Poverty.
Poverty.Flash 90

The latest trend among leftists who were shocked by their defeat at the polls Tuesday is an apparently spontaneous campaign called “Don't Give,” which calls on people to stop donating to the poorer Israelis and the socio-economically weaker regions known as “the periphery,” because these Israelis insist on voting for Likud, in election after election.

The campaign's name in Hebrew, Lo Latet, is a reference to Latet (“To Give”), a major charity group that collects donations for the needy.

The campaign started as a Facebook trend, which gathered steam after it was reported about in the news, and has turned into a Facebook page with over 3,000 likes.

"As the holiday of Pesach approaches, I would like to remind you that there are hundreds of people who have no way of celebrating,” wrote one Lo Latet poster. “It's important that you do not give them a single shekel.”

He added sarcastically: “After all, elected a government that will change their situation, so why interfere and ruin things? Happy holiday!”

"From now on, I want peace of mind,” wrote another poster. “From now on, it's every one for himself. Don't tell me about minimum wages and people whose salary doesn't carry them through the month. I don't want to hear about hungry children or single mothers in distress, about distressed contract workers, or eroded pensions. Don't preach to me about 'the people's choice and majority rule', I understand what democracy is, but from now on, let every person take care of himself.”

The poster went on to say that she does not want to see “reports about crowded hospitals. Frustrated doctors and overflowing classrooms. Don't read out the percentage of high school students who pass the matriculation tests in the periphery or the poverty index... don't call me to ask for donations and don't tell me how bad you have it... We were given a ballot to vote with, the nation has spoken.”

"Dear southerners,” added another participant in the collective tirade, addressing the relatively poorer residents of the South. “Unemployment, the cost of living, the rise in prices of housing, factories closing down, terminated 50-year-olds without a future, wars, Kassams, neglect of the periphery. I don't want to hear a single word. Just shut up and that's it.”

Labor MK Itzik Shmoli, who lives in a low-income area of Lod as part of a social project, commented: “There is a lot of frustration from the results of the elections in the periphery, because at the moment of truth, it tends to ignore the simple fact that the Right's economic policy is what [hurts it so badly], and also because the ones leading most of the legislation and struggles for it are the centrist and leftist parties. If my neighbor in Lod thanks me for the struggle against the disconnection of water [to people who haven't paid their bills], and at the same time he rips my party's sign from the staircase, just because Bibi said the code word – 'leftists' or 'Arabs' – then we have failed here.”

He added, however, that the talk about abandoning the struggle for the periphery is out of place. Instead, he explained, “The challenge in the coming years is to connect the intense activity that we carry out for the periphery, to the change in consciousness that needs to take place there.”

> _PROVIDED RECORDS_:
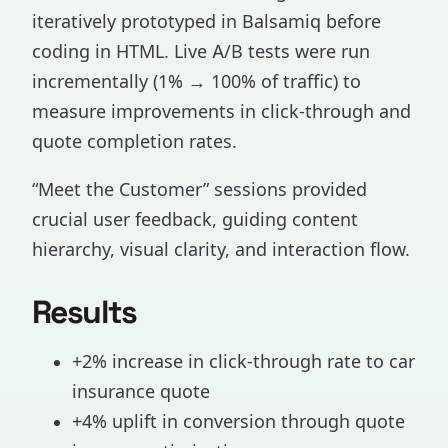
iteratively prototyped in Balsamiq before
coding in HTML. Live A/B tests were run
incrementally (1% → 100% of traffic) to
measure improvements in click-through and
quote completion rates.
“Meet the Customer” sessions provided
crucial user feedback, guiding content
hierarchy, visual clarity, and interaction flow.
Results
+2% increase in click-through rate to car
insurance quote
+4% uplift in conversion through quote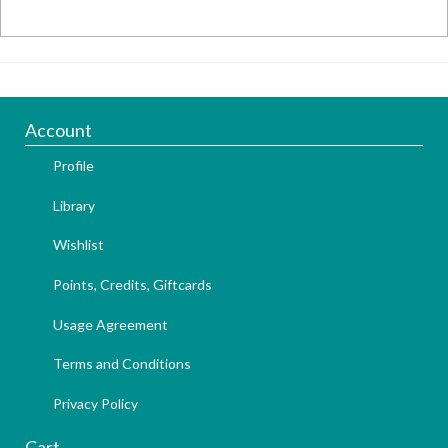
Account
Profile
Library
Wishlist
Points, Credits, Giftcards
Usage Agreement
Terms and Conditions
Privacy Policy
Cart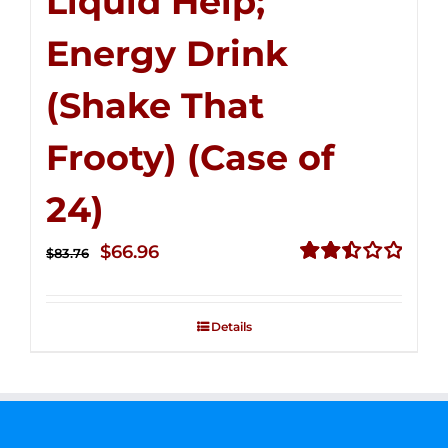
Liquid Help;
Energy Drink
(Shake That
Frooty) (Case of
24)
Original
Current
$
66.96
$
83.76
price
price
Rated
2.51
was:
is:
out of
Details
$83.76.
$66.96.
5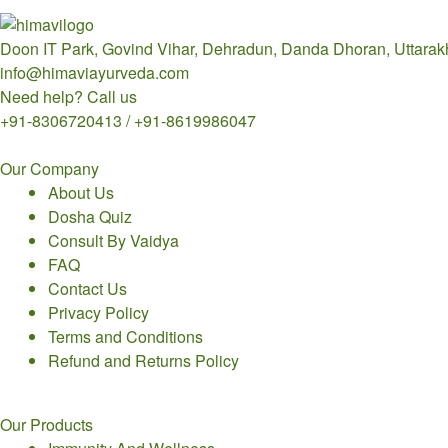
Doon IT Park, Govind Vihar, Dehradun, Danda Dhoran, Uttara
info@himaviayurveda.com
Need help? Call us
+91-8306720413 / +91-8619986047
Our Company
About Us
Dosha Quiz
Consult By Vaidya
FAQ
Contact Us
Privacy Policy
Terms and Conditions
Refund and Returns Policy
Our Products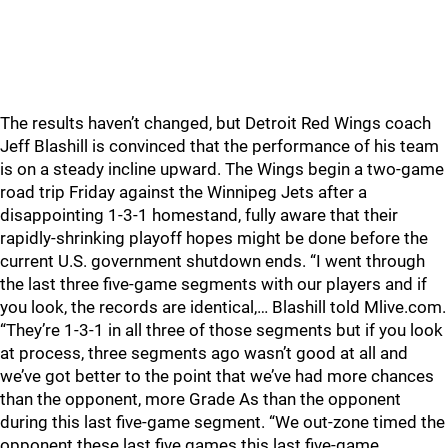
The results haven’t changed, but Detroit Red Wings coach
Jeff Blashill is convinced that the performance of his team
is on a steady incline upward. The Wings begin a two-game
road trip Friday against the Winnipeg Jets after a
disappointing 1-3-1 homestand, fully aware that their
rapidly-shrinking playoff hopes might be done before the
current U.S. government shutdown ends. “I went through
the last three five-game segments with our players and if
you look, the records are identical,… Blashill told Mlive.com.
“They’re 1-3-1 in all three of those segments but if you look
at process, three segments ago wasn’t good at all and
we’ve got better to the point that we’ve had more chances
than the opponent, more Grade As than the opponent
during this last five-game segment. “We out-zone timed the
opponent these last five games this last five-game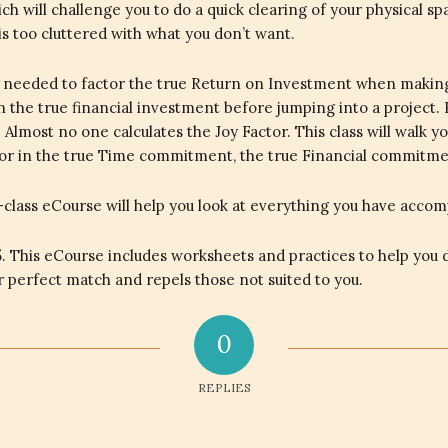
h will challenge you to do a quick clearing of your physical sp
 is too cluttered with what you don’t want.
ools needed to factor the true Return on Investment when makin
 in the true financial investment before jumping into a project. 
Almost no one calculates the Joy Factor. This class will walk y
ctor in the true Time commitment, the true Financial commitme
-class eCourse will help you look at everything you have accom
. This eCourse includes worksheets and practices to help you d
ur perfect match and repels those not suited to you.
0
REPLIES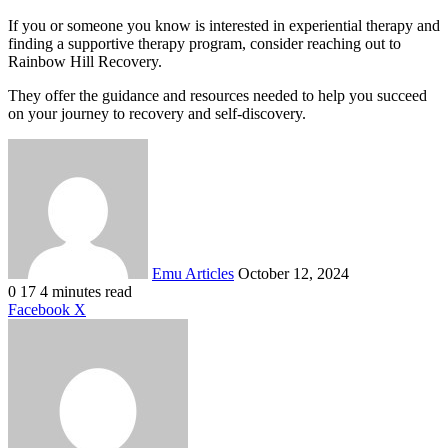
If you or someone you know is interested in experiential therapy and
finding a supportive therapy program, consider reaching out to
Rainbow Hill Recovery.
They offer the guidance and resources needed to help you succeed
on your journey to recovery and self-discovery.
Send
an
email
Emu Articles
October 12, 2024
0
17
4 minutes read
LinkedIn
Tumblr
Pinterest
Reddit
VKontakte
Share
Print
Facebook
X
via
Email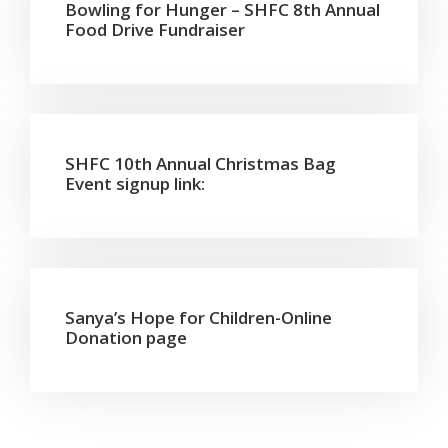
Bowling for Hunger – SHFC 8th Annual
Food Drive Fundraiser
SHFC 10th Annual Christmas Bag
Event signup link:
Sanya’s Hope for Children-Online
Donation page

> _TASKS TO COMPLETE_:
1. Do these statements agree with the Lo Latet article? Answer yes or no for each and quote the deciding words. (a) The campaign began as a Facebook trend. (b) The campaign's Facebook page has over 5,000 likes. (c) Itzik Shmoli lives in a low-income area of Lod.
2. According to the Lo Latet article, what organization does the campaign's Hebrew name refer to?

> _TASK-BY-TASK RESULTS_:
1.
(a) Yes: "The campaign started as a Facebook trend"
(b) No: "has turned into a Facebook page with over 3,000 likes"
(c) Yes: "who lives in a low-income area of Lod as part of a social project"

2. Latet ("To Give"), a major charity group that collects donations for the needy.